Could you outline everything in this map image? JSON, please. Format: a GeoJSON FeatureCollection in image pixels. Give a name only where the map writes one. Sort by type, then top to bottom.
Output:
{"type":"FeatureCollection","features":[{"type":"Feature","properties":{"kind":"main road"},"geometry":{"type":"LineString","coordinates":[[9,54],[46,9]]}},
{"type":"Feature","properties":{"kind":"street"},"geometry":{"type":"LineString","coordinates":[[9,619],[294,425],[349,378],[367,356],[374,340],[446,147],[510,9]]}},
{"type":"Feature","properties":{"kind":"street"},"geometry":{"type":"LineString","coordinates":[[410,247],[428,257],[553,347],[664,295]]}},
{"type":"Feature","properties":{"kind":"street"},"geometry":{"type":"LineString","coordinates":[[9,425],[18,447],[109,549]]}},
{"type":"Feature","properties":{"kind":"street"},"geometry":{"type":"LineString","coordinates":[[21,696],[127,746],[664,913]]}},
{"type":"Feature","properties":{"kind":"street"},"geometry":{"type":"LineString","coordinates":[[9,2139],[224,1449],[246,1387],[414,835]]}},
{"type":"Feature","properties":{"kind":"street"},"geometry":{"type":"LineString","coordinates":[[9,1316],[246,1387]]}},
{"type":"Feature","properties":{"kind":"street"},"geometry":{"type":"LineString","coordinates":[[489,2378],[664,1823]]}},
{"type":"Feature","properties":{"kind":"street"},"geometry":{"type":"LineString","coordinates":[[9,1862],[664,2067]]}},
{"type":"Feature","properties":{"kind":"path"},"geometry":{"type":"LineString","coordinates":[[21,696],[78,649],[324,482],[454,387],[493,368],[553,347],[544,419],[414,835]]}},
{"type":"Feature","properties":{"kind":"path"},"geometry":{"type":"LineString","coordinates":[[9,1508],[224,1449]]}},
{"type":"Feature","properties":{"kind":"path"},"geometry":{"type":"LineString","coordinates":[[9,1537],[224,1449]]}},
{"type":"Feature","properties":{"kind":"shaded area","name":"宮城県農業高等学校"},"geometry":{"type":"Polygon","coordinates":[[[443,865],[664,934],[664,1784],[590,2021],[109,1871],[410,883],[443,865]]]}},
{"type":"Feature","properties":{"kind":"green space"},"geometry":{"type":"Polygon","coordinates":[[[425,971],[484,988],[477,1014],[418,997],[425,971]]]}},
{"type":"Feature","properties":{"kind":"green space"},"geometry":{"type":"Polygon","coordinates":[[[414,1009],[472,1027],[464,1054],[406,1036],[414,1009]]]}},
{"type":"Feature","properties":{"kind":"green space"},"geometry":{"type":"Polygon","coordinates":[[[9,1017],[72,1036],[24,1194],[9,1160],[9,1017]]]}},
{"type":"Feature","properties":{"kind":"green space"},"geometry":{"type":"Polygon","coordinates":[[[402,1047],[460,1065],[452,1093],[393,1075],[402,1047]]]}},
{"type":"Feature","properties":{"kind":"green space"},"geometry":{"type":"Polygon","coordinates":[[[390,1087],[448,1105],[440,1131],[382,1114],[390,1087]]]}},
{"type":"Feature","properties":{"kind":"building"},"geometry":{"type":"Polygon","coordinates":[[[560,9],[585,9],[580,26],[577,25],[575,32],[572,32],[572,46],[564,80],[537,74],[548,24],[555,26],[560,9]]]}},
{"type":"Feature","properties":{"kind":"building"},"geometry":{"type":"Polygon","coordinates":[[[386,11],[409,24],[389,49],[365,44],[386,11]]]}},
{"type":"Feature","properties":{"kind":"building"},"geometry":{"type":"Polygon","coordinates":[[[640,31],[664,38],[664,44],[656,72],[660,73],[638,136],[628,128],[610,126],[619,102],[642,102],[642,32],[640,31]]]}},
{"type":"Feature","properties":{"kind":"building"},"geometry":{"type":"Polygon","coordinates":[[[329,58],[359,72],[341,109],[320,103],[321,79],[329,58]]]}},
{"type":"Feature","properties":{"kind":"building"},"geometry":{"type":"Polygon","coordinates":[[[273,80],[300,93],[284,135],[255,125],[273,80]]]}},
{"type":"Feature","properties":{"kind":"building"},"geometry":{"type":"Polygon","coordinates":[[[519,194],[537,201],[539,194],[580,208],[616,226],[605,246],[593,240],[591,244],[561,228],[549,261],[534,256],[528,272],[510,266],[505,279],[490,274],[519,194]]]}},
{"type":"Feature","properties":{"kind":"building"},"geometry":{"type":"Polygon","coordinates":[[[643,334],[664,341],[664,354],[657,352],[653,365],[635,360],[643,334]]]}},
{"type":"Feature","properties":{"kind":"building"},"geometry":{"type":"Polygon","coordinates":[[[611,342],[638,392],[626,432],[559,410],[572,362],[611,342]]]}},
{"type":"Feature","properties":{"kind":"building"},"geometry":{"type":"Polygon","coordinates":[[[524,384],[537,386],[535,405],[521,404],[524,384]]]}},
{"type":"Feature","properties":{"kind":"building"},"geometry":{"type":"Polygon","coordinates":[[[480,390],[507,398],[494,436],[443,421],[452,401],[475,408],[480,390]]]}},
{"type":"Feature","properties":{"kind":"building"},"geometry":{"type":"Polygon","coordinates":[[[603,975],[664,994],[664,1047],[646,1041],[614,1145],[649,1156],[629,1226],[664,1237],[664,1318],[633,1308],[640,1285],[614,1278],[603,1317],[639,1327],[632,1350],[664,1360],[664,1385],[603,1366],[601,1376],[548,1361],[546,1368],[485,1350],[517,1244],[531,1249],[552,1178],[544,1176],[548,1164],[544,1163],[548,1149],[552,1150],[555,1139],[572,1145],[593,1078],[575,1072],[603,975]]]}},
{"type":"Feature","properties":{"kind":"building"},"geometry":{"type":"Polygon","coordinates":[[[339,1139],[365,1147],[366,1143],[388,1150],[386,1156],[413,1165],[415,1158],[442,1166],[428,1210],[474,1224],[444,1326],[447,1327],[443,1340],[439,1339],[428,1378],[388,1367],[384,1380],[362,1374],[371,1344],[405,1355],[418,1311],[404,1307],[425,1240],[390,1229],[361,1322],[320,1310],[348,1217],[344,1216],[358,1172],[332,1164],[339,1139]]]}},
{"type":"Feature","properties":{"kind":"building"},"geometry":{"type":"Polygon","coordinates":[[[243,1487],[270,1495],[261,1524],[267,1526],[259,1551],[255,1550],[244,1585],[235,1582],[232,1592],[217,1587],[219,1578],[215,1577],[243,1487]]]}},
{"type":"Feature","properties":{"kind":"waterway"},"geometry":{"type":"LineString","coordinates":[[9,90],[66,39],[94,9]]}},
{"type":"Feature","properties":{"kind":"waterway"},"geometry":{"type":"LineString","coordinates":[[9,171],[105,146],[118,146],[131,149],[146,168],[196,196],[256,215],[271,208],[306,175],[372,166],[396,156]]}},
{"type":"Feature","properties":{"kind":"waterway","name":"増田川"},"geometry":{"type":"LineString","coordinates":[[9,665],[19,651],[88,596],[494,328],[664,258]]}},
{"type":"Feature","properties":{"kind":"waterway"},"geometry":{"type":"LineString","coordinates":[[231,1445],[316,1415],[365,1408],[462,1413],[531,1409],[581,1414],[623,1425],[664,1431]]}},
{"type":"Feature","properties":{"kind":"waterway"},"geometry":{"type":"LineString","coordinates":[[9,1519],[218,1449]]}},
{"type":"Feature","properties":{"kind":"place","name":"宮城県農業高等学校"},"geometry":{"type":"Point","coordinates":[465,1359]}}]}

• **Try it**
Take the records and restate them word for word.

• **Response for this exercise**
Could you outline everything in this map image? JSON, please. Format: a GeoJSON FeatureCollection in image pixels. Give a name only where the map writes one. Sort by type, then top to bottom.
Output:
{"type":"FeatureCollection","features":[{"type":"Feature","properties":{"kind":"main road"},"geometry":{"type":"LineString","coordinates":[[9,54],[46,9]]}},
{"type":"Feature","properties":{"kind":"street"},"geometry":{"type":"LineString","coordinates":[[9,619],[294,425],[349,378],[367,356],[374,340],[446,147],[510,9]]}},
{"type":"Feature","properties":{"kind":"street"},"geometry":{"type":"LineString","coordinates":[[410,247],[428,257],[553,347],[664,295]]}},
{"type":"Feature","properties":{"kind":"street"},"geometry":{"type":"LineString","coordinates":[[9,425],[18,447],[109,549]]}},
{"type":"Feature","properties":{"kind":"street"},"geometry":{"type":"LineString","coordinates":[[21,696],[127,746],[664,913]]}},
{"type":"Feature","properties":{"kind":"street"},"geometry":{"type":"LineString","coordinates":[[9,2139],[224,1449],[246,1387],[414,835]]}},
{"type":"Feature","properties":{"kind":"street"},"geometry":{"type":"LineString","coordinates":[[9,1316],[246,1387]]}},
{"type":"Feature","properties":{"kind":"street"},"geometry":{"type":"LineString","coordinates":[[489,2378],[664,1823]]}},
{"type":"Feature","properties":{"kind":"street"},"geometry":{"type":"LineString","coordinates":[[9,1862],[664,2067]]}},
{"type":"Feature","properties":{"kind":"path"},"geometry":{"type":"LineString","coordinates":[[21,696],[78,649],[324,482],[454,387],[493,368],[553,347],[544,419],[414,835]]}},
{"type":"Feature","properties":{"kind":"path"},"geometry":{"type":"LineString","coordinates":[[9,1508],[224,1449]]}},
{"type":"Feature","properties":{"kind":"path"},"geometry":{"type":"LineString","coordinates":[[9,1537],[224,1449]]}},
{"type":"Feature","properties":{"kind":"shaded area","name":"宮城県農業高等学校"},"geometry":{"type":"Polygon","coordinates":[[[443,865],[664,934],[664,1784],[590,2021],[109,1871],[410,883],[443,865]]]}},
{"type":"Feature","properties":{"kind":"green space"},"geometry":{"type":"Polygon","coordinates":[[[425,971],[484,988],[477,1014],[418,997],[425,971]]]}},
{"type":"Feature","properties":{"kind":"green space"},"geometry":{"type":"Polygon","coordinates":[[[414,1009],[472,1027],[464,1054],[406,1036],[414,1009]]]}},
{"type":"Feature","properties":{"kind":"green space"},"geometry":{"type":"Polygon","coordinates":[[[9,1017],[72,1036],[24,1194],[9,1160],[9,1017]]]}},
{"type":"Feature","properties":{"kind":"green space"},"geometry":{"type":"Polygon","coordinates":[[[402,1047],[460,1065],[452,1093],[393,1075],[402,1047]]]}},
{"type":"Feature","properties":{"kind":"green space"},"geometry":{"type":"Polygon","coordinates":[[[390,1087],[448,1105],[440,1131],[382,1114],[390,1087]]]}},
{"type":"Feature","properties":{"kind":"building"},"geometry":{"type":"Polygon","coordinates":[[[560,9],[585,9],[580,26],[577,25],[575,32],[572,32],[572,46],[564,80],[537,74],[548,24],[555,26],[560,9]]]}},
{"type":"Feature","properties":{"kind":"building"},"geometry":{"type":"Polygon","coordinates":[[[386,11],[409,24],[389,49],[365,44],[386,11]]]}},
{"type":"Feature","properties":{"kind":"building"},"geometry":{"type":"Polygon","coordinates":[[[640,31],[664,38],[664,44],[656,72],[660,73],[638,136],[628,128],[610,126],[619,102],[642,102],[642,32],[640,31]]]}},
{"type":"Feature","properties":{"kind":"building"},"geometry":{"type":"Polygon","coordinates":[[[329,58],[359,72],[341,109],[320,103],[321,79],[329,58]]]}},
{"type":"Feature","properties":{"kind":"building"},"geometry":{"type":"Polygon","coordinates":[[[273,80],[300,93],[284,135],[255,125],[273,80]]]}},
{"type":"Feature","properties":{"kind":"building"},"geometry":{"type":"Polygon","coordinates":[[[519,194],[537,201],[539,194],[580,208],[616,226],[605,246],[593,240],[591,244],[561,228],[549,261],[534,256],[528,272],[510,266],[505,279],[490,274],[519,194]]]}},
{"type":"Feature","properties":{"kind":"building"},"geometry":{"type":"Polygon","coordinates":[[[643,334],[664,341],[664,354],[657,352],[653,365],[635,360],[643,334]]]}},
{"type":"Feature","properties":{"kind":"building"},"geometry":{"type":"Polygon","coordinates":[[[611,342],[638,392],[626,432],[559,410],[572,362],[611,342]]]}},
{"type":"Feature","properties":{"kind":"building"},"geometry":{"type":"Polygon","coordinates":[[[524,384],[537,386],[535,405],[521,404],[524,384]]]}},
{"type":"Feature","properties":{"kind":"building"},"geometry":{"type":"Polygon","coordinates":[[[480,390],[507,398],[494,436],[443,421],[452,401],[475,408],[480,390]]]}},
{"type":"Feature","properties":{"kind":"building"},"geometry":{"type":"Polygon","coordinates":[[[603,975],[664,994],[664,1047],[646,1041],[614,1145],[649,1156],[629,1226],[664,1237],[664,1318],[633,1308],[640,1285],[614,1278],[603,1317],[639,1327],[632,1350],[664,1360],[664,1385],[603,1366],[601,1376],[548,1361],[546,1368],[485,1350],[517,1244],[531,1249],[552,1178],[544,1176],[548,1164],[544,1163],[548,1149],[552,1150],[555,1139],[572,1145],[593,1078],[575,1072],[603,975]]]}},
{"type":"Feature","properties":{"kind":"building"},"geometry":{"type":"Polygon","coordinates":[[[339,1139],[365,1147],[366,1143],[388,1150],[386,1156],[413,1165],[415,1158],[442,1166],[428,1210],[474,1224],[444,1326],[447,1327],[443,1340],[439,1339],[428,1378],[388,1367],[384,1380],[362,1374],[371,1344],[405,1355],[418,1311],[404,1307],[425,1240],[390,1229],[361,1322],[320,1310],[348,1217],[344,1216],[358,1172],[332,1164],[339,1139]]]}},
{"type":"Feature","properties":{"kind":"building"},"geometry":{"type":"Polygon","coordinates":[[[243,1487],[270,1495],[261,1524],[267,1526],[259,1551],[255,1550],[244,1585],[235,1582],[232,1592],[217,1587],[219,1578],[215,1577],[243,1487]]]}},
{"type":"Feature","properties":{"kind":"waterway"},"geometry":{"type":"LineString","coordinates":[[9,90],[66,39],[94,9]]}},
{"type":"Feature","properties":{"kind":"waterway"},"geometry":{"type":"LineString","coordinates":[[9,171],[105,146],[118,146],[131,149],[146,168],[196,196],[256,215],[271,208],[306,175],[372,166],[396,156]]}},
{"type":"Feature","properties":{"kind":"waterway","name":"増田川"},"geometry":{"type":"LineString","coordinates":[[9,665],[19,651],[88,596],[494,328],[664,258]]}},
{"type":"Feature","properties":{"kind":"waterway"},"geometry":{"type":"LineString","coordinates":[[231,1445],[316,1415],[365,1408],[462,1413],[531,1409],[581,1414],[623,1425],[664,1431]]}},
{"type":"Feature","properties":{"kind":"waterway"},"geometry":{"type":"LineString","coordinates":[[9,1519],[218,1449]]}},
{"type":"Feature","properties":{"kind":"place","name":"宮城県農業高等学校"},"geometry":{"type":"Point","coordinates":[465,1359]}}]}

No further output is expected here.